--- Start of TEXT ---
Showing posts with label Bus. Show all posts
Showing posts with label Bus. Show all posts

Tuesday, June 22, 2010

In and Out on a Slow Train from Guangzhou

6/2

I checked out of the hostel today, while Yves moved into a dorm room once again.  We went to lunch at Coyote again (I know it seems ridiculous that I had nachos there three times in just over a week, but who knows when I'll get decent nachos again?) where they remembered my order with all my pain in the ass specifications (no olives, no jalapenos, salsa, sour cream and guacamoles on the side).  I helped Yves with his English C.V. and a cover letter for a job he wanted to apply to in Hong Kong (and it was great- he'd better get that job) and he bought me lunch.  We were both tired since our schedules were so off we'd accidentally stayed up until 5 a.m., watching Saving Private Ryan and drinking large Tsingtaos that morning.  We had a couple of Sol beers and then hugged, wished each other the best and headed our separate ways.

Leaving Hong Kong was sad, but it really was time for me to leave, you know how sometimes you just know?

I don't want to talk about the process of getting to Guangzhou because it was longer and more expensive than it should've been due to my stupidity and exhaustion.  On the other hand, once again, the visa guy had a hard time ascertaining my identity because my picture looks so different from me, so that made me happy.  Finding somewhere to stay was also very difficult and time consuming, so I just screwed around online for a while before crashing.

6/3

Today was a bit frustrating.  I checked out of my hotel, hoping to leave on the 6:11 train for Shanghai but a) one leaving at that time wasn't there and b) the trains for the day were full anyway, so I bought a ticket (the only one available was in a seat, not a bed) for the next day for 12:08 to Shanghai.

I tried to find one of the two hostels in my downloaded guide books Yves had given me for China and Mongolia.  Neither one seems to exist anymore and after about three hours of looking I ended up with another hotel in an area very close to the last one for the exact same price.
--- End of TEXT ---
● TASK DETAILS
Repeat the travel post above word for word from "Today was a" to "exact same price.".
--- Start of LISTING ---
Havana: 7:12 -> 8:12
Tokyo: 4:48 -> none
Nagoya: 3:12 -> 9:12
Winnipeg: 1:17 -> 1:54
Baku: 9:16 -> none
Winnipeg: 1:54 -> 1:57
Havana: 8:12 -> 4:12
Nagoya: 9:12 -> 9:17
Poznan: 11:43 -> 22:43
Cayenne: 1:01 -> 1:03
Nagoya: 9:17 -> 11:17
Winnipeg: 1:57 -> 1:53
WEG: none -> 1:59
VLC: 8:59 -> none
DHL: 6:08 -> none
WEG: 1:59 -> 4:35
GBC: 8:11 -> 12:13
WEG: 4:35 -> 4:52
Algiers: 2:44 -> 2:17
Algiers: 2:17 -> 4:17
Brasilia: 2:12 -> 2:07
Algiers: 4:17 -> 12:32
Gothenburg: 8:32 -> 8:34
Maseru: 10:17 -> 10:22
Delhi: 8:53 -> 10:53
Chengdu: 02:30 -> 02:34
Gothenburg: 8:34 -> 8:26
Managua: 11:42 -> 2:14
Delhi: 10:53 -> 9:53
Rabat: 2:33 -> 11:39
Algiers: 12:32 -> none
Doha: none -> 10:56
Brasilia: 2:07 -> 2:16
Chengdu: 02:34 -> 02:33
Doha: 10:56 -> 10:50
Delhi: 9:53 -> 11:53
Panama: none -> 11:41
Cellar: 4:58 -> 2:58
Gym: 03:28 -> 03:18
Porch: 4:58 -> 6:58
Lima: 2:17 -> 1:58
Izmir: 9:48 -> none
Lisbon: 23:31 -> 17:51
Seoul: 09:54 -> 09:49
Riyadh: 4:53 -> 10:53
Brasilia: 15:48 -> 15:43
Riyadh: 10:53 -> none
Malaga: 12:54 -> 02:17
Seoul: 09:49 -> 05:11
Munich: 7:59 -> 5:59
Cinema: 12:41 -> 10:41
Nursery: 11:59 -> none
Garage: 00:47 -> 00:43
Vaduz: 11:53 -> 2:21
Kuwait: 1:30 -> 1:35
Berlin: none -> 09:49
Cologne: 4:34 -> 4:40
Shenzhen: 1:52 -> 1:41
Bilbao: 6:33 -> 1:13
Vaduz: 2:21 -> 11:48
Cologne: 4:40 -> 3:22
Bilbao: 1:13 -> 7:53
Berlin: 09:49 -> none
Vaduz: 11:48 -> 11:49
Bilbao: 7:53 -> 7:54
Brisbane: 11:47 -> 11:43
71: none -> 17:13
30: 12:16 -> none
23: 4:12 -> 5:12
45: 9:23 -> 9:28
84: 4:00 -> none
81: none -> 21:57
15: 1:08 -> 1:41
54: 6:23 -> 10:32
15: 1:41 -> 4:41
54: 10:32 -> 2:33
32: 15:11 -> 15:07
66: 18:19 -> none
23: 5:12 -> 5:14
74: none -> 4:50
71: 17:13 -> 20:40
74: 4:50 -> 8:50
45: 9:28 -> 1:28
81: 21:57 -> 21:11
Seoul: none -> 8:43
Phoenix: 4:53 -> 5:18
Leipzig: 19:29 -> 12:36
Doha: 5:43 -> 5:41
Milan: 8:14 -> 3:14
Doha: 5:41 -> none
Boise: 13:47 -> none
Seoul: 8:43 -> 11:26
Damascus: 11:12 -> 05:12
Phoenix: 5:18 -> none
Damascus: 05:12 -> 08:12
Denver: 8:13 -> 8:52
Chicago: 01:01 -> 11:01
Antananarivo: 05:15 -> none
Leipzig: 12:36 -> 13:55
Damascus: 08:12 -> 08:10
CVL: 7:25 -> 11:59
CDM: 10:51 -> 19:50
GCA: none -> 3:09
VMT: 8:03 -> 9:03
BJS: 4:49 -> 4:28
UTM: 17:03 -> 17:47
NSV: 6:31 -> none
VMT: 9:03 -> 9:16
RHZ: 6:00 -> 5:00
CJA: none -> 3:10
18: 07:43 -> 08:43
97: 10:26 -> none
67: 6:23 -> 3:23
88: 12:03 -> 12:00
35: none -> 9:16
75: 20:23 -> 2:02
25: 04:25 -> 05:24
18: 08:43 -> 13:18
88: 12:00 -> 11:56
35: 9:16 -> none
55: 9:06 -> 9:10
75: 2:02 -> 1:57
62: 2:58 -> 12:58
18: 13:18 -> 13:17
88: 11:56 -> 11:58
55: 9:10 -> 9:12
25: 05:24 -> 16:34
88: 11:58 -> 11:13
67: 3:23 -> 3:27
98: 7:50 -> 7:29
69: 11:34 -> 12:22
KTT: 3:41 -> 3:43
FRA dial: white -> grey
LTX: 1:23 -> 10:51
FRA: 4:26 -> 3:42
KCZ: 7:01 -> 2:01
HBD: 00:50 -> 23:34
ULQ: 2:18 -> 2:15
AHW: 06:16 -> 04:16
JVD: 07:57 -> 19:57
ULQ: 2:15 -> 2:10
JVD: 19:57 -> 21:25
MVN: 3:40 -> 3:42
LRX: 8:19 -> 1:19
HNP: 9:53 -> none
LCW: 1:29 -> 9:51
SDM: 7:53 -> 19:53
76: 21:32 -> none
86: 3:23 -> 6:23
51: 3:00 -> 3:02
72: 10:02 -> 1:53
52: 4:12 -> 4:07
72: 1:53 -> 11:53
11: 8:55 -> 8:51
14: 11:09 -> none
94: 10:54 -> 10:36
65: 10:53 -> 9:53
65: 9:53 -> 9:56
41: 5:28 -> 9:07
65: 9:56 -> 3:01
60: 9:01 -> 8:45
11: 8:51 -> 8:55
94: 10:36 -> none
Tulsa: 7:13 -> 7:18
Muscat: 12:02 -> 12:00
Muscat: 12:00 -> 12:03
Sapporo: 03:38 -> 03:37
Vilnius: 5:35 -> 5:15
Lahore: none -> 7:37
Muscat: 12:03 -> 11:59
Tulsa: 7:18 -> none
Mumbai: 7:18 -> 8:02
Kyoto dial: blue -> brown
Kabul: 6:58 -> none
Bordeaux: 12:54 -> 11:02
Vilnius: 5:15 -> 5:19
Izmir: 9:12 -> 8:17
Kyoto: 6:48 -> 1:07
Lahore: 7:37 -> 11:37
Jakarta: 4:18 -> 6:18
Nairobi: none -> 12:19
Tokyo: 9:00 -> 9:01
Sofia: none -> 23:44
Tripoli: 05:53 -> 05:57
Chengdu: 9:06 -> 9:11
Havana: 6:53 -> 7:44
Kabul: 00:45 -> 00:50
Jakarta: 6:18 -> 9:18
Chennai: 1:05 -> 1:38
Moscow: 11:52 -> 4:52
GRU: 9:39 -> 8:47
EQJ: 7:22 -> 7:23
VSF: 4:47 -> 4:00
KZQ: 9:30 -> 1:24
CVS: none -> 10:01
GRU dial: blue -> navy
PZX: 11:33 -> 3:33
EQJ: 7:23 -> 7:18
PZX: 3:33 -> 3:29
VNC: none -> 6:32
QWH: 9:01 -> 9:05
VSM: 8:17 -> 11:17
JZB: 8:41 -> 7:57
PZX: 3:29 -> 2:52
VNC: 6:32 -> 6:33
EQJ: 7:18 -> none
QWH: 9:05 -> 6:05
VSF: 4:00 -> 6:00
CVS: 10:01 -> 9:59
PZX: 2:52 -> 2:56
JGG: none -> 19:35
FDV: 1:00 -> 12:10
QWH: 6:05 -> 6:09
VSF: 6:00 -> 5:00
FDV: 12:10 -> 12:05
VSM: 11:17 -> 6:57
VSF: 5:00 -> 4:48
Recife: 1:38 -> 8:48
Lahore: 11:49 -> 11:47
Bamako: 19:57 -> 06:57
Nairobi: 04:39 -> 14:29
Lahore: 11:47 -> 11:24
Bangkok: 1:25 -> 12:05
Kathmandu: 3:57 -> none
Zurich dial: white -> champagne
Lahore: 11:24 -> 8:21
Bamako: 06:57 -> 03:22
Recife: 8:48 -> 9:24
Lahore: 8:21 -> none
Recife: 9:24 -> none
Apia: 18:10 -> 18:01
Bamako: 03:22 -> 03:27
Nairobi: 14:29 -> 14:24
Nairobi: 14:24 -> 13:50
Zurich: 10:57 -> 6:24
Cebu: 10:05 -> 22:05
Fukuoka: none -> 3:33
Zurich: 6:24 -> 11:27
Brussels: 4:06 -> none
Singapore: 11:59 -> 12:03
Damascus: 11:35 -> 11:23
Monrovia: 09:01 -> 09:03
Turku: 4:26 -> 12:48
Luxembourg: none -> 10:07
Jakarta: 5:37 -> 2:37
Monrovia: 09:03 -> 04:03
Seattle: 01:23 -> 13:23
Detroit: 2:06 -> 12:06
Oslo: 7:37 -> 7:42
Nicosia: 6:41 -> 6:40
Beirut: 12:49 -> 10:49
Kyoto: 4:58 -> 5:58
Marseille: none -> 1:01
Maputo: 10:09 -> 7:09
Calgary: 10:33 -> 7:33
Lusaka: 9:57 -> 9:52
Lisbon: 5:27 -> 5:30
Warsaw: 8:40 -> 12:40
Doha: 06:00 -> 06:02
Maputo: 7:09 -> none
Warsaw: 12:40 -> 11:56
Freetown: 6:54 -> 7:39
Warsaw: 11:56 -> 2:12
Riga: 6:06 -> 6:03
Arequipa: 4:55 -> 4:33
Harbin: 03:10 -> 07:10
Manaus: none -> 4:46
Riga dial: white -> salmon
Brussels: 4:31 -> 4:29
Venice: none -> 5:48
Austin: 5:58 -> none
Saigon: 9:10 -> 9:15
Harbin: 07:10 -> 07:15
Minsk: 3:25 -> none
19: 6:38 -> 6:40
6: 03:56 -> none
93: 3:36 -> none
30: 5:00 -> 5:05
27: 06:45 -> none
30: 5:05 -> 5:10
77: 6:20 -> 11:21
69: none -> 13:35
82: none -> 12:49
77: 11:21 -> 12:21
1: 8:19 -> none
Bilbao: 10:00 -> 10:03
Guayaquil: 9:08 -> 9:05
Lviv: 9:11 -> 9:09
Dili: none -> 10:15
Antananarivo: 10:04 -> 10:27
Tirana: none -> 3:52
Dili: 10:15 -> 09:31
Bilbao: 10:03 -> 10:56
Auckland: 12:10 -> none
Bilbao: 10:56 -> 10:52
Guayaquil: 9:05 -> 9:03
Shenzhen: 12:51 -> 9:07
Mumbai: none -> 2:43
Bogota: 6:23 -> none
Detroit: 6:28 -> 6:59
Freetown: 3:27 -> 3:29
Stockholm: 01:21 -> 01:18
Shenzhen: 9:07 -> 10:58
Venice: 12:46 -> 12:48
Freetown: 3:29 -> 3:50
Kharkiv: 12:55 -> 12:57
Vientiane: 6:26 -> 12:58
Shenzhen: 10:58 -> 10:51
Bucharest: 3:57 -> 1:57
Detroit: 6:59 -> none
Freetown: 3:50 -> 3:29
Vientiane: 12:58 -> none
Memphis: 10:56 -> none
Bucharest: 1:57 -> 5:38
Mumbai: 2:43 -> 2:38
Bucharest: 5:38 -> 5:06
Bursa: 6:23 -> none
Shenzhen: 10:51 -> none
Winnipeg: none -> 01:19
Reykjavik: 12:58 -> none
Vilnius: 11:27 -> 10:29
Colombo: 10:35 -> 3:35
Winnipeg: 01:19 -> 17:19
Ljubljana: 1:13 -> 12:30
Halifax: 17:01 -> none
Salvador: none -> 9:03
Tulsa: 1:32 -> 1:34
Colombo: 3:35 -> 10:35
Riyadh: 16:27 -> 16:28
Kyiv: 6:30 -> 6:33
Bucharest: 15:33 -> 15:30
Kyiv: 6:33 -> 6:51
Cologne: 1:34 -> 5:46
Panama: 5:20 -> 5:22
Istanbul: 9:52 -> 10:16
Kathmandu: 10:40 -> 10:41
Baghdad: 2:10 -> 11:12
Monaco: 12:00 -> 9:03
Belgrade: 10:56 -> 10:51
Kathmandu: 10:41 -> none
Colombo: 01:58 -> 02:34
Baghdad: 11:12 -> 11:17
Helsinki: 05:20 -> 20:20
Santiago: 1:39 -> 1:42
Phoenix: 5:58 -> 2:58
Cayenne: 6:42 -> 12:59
--- End of LISTING ---
● CORRECT OUTPUT
Today was a bit frustrating.  I checked out of my hotel, hoping to leave on the 6:11 train for Shanghai but a) one leaving at that time wasn't there and b) the trains for the day were full anyway, so I bought a ticket (the only one available was in a seat, not a bed) for the next day for 12:08 to Shanghai.

I tried to find one of the two hostels in my downloaded guide books Yves had given me for China and Mongolia.  Neither one seems to exist anymore and after about three hours of looking I ended up with another hotel in an area very close to the last one for the exact same price.